Challenge |
Copy out the material below, replacing every "common name" with "vernacular name" and leaving everything else as it is.

Dataset rows:
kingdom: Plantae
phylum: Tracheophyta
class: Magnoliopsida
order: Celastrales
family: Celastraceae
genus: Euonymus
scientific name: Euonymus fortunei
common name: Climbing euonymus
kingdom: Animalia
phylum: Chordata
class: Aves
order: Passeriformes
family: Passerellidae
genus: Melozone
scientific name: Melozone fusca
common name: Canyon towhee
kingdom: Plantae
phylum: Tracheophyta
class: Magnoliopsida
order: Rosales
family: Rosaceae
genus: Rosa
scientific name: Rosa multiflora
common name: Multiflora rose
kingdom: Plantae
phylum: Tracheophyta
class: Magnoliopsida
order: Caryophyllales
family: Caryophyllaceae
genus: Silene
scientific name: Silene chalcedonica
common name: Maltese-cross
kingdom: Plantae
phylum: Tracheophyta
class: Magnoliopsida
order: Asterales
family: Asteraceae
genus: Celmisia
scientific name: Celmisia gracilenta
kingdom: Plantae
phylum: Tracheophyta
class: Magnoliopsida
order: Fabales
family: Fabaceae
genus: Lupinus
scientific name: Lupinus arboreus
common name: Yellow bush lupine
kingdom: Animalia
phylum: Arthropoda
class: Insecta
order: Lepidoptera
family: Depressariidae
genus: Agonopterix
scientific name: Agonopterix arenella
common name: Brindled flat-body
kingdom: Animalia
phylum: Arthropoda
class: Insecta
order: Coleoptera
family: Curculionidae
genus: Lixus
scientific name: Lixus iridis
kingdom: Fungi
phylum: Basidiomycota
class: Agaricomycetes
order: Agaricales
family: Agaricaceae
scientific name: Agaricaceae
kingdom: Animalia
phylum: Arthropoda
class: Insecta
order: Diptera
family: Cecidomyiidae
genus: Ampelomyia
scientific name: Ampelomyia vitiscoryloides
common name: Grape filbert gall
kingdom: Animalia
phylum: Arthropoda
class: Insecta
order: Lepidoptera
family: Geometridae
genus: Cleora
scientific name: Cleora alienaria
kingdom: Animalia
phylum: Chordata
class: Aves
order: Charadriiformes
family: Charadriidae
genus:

Solved exercise |
kingdom: Plantae
phylum: Tracheophyta
class: Magnoliopsida
order: Celastrales
family: Celastraceae
genus: Euonymus
scientific name: Euonymus fortunei
vernacular name: Climbing euonymus
kingdom: Animalia
phylum: Chordata
class: Aves
order: Passeriformes
family: Passerellidae
genus: Melozone
scientific name: Melozone fusca
vernacular name: Canyon towhee
kingdom: Plantae
phylum: Tracheophyta
class: Magnoliopsida
order: Rosales
family: Rosaceae
genus: Rosa
scientific name: Rosa multiflora
vernacular name: Multiflora rose
kingdom: Plantae
phylum: Tracheophyta
class: Magnoliopsida
order: Caryophyllales
family: Caryophyllaceae
genus: Silene
scientific name: Silene chalcedonica
vernacular name: Maltese-cross
kingdom: Plantae
phylum: Tracheophyta
class: Magnoliopsida
order: Asterales
family: Asteraceae
genus: Celmisia
scientific name: Celmisia gracilenta
kingdom: Plantae
phylum: Tracheophyta
class: Magnoliopsida
order: Fabales
family: Fabaceae
genus: Lupinus
scientific name: Lupinus arboreus
vernacular name: Yellow bush lupine
kingdom: Animalia
phylum: Arthropoda
class: Insecta
order: Lepidoptera
family: Depressariidae
genus: Agonopterix
scientific name: Agonopterix arenella
vernacular name: Brindled flat-body
kingdom: Animalia
phylum: Arthropoda
class: Insecta
order: Coleoptera
family: Curculionidae
genus: Lixus
scientific name: Lixus iridis
kingdom: Fungi
phylum: Basidiomycota
class: Agaricomycetes
order: Agaricales
family: Agaricaceae
scientific name: Agaricaceae
kingdom: Animalia
phylum: Arthropoda
class: Insecta
order: Diptera
family: Cecidomyiidae
genus: Ampelomyia
scientific name: Ampelomyia vitiscoryloides
vernacular name: Grape filbert gall
kingdom: Animalia
phylum: Arthropoda
class: Insecta
order: Lepidoptera
family: Geometridae
genus: Cleora
scientific name: Cleora alienaria
kingdom: Animalia
phylum: Chordata
class: Aves
order: Charadriiformes
family: Charadriidae
genus:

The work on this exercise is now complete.